Google processes about 15% of new search demands daily which no one has ever searched for before. You probably wonder how the number of unknown terms can be so high. We all describe places, people, and objects in different ways, sometimes unique ways. For example, users put different questions while looking for the same thing. This explains the big number of new requests Google has to deal with. There will probably be even more new queries when people start using the voice search option.
This is why the idea of creating a special processing algorithm has arisen. The “mechanism” has to offer the best matching answer to the written demand even though the system has never had a similar request before. At the beginning of utilizing RankBrain, it covered only about 15 percent of all requests. RankBrain covers almost all queries that Google considers to be new ones.
However, this innovative tool is helpful only if Google does not recognize the inquiry. So it serves as an assistant to Google when the system is unsure about user requests. When Google provides instant answers that satisfy a users’ request, the tool is powerless.
Does Google have a query set?
In 2013, when it was presented new google update – Hummingbird algorithm, it allowed users to find the best matching results by using on and off page factors to understand the relationship between people, places, and objects. The algorithm also allowed users to be transferred to more suitable pages rather than main or home pages. Therefore, writers and developers could use more convenient language instead of forced keywords.
Before, Google knew that, for example, an article about red apples was about edible fruits that come in a color known as red instead of determining an article by optimization signals such as link, anchor, text, and H1. The database tells Google that the string was “red apples,” so Google can pull back all the best results for this term.
In the same case, the system can suppose that you meant a red Apple computer and not a fruit. If Google is not sure about the correct meaning, it gives alternative results in the query set. Therefore, you will see fruit related results as well as computer-related results. This is a prime example how Google RankBrain performs and helps users to see the most suitable and useful answers.
How does the algorithm affect query results?
Google RankBrain covers queries all over the world in all languages. The algorithm works at its best when the system sees a unique query. Before RankBrain was developed it was difficult to find the necessary Internet sources that would give you information on something Google did not know.

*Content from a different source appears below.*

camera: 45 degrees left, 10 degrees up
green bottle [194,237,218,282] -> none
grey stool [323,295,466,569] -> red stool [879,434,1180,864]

Let’s review a good example of how RankBrain works. All states in the USA have specific water rights. If you type the keywords Las Vegas water rights, you will find the necessary results with relevant information that matches your request. However, if you type Mesquite NV water rights (a small town with a small population), Google will only give you results like mesquite trees or mesquite wood, etc. Obviously, no user has ever typed Mesquite NV water rights, therefore, Google offers results that have been typed before, such as mesquite trees or mesquite wood.
How does the whole process happen?
It is important to note that RankBrain is not a Natural Language Processor (NLP). NLP is a valuable tool that allows a computer to break down sentences of users and understand his intent. This smart tool can understand the language and how we use it. However, RankBrain cannot understand the user’s goal by language only. It requires a database of relationships between similar queries in order to provide the best matching result.

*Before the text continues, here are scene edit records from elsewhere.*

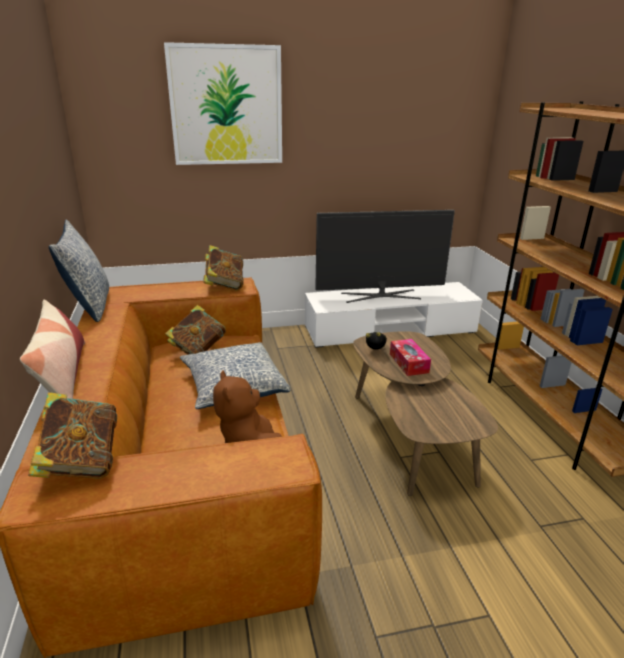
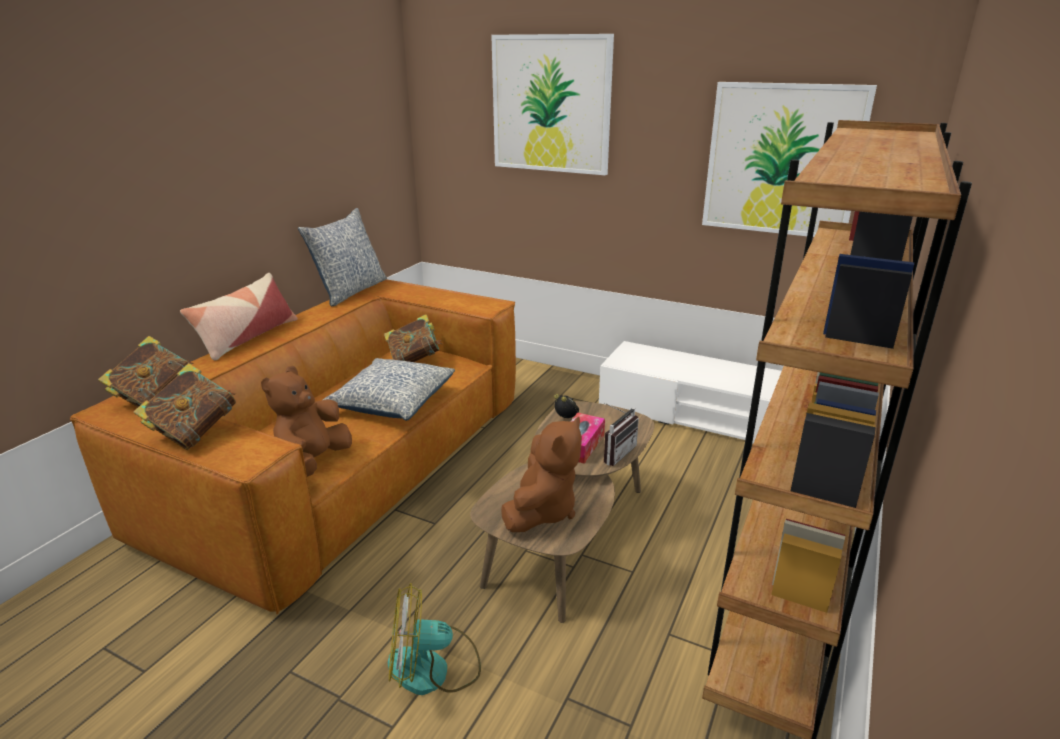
camera: 40 degrees right, 0 degrees up
book [203,245,244,291] -> book moved to [133,363,236,450]
television [315,210,455,303] -> none
none -> fan [388,583,481,695]
none -> brown plush toy [501,417,582,532]
none -> radio [604,403,639,466]
none -> picture [702,82,877,237]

The algorithm uses databases including people, places, and things or we can say objects. The queries get broken down into word vectors. After that, world vectors receive “addresses.” So, when Google sees an unknown request, it automatically uses relationships that guess the best answer. This is how Google provides several related results, so the user can find the one that satisfies his need.
Google refines results that have been chosen by users in most cases and improves the matches between users’ intents and search results. Words “and” or “the” are not included in the analysis. However, it includes such words as “without” or “not” to improve search for negative-oriented queries.
It all seems to be a complicated scheme. To help you visualize the whole process of finding the “best fit” results, imagine content that is divided into different word sectors. Each vector has a specific address. Vectors that are located next to each other correspond to linguistic similarity. All words get assigned with a mathematical address. The matching word gets retrieved from the necessary vector based on the query. The machine learning process is constantly on. This allows the system to watch how inquiries and results match to provide more relevant result next time.
Is it possible to optimize for RankBrain?
Gary Illyes, a webmaster trends analyst at Google, says that optimizing for the algorithm is very easy. The only recommendation is to write in the natural language and avoid forced keywords that complicate searching. Therefore, users should use the language we all speak and understand.
If you have a website, ask people to read its content and tell you whether it sounds natural. If so, then you are automatically optimized for RankBrain. You probably complicate your work and lose time by trying to optimize words or phrases that no one is interested in and no one searches for.
Anyway, the request always changes, so you will really have to work hard to keep up with new demands and create matching results. RankBrain is designed to change “unknown” results and deliver results that can satisfy users. Do not waste your time trying to optimize keywords that constantly change. Still, the algorithm can be useful for some unique cases.
The conclusion is to write good content that is easy to perceive and sounds clear using words that you pronounce every day to communicate with people.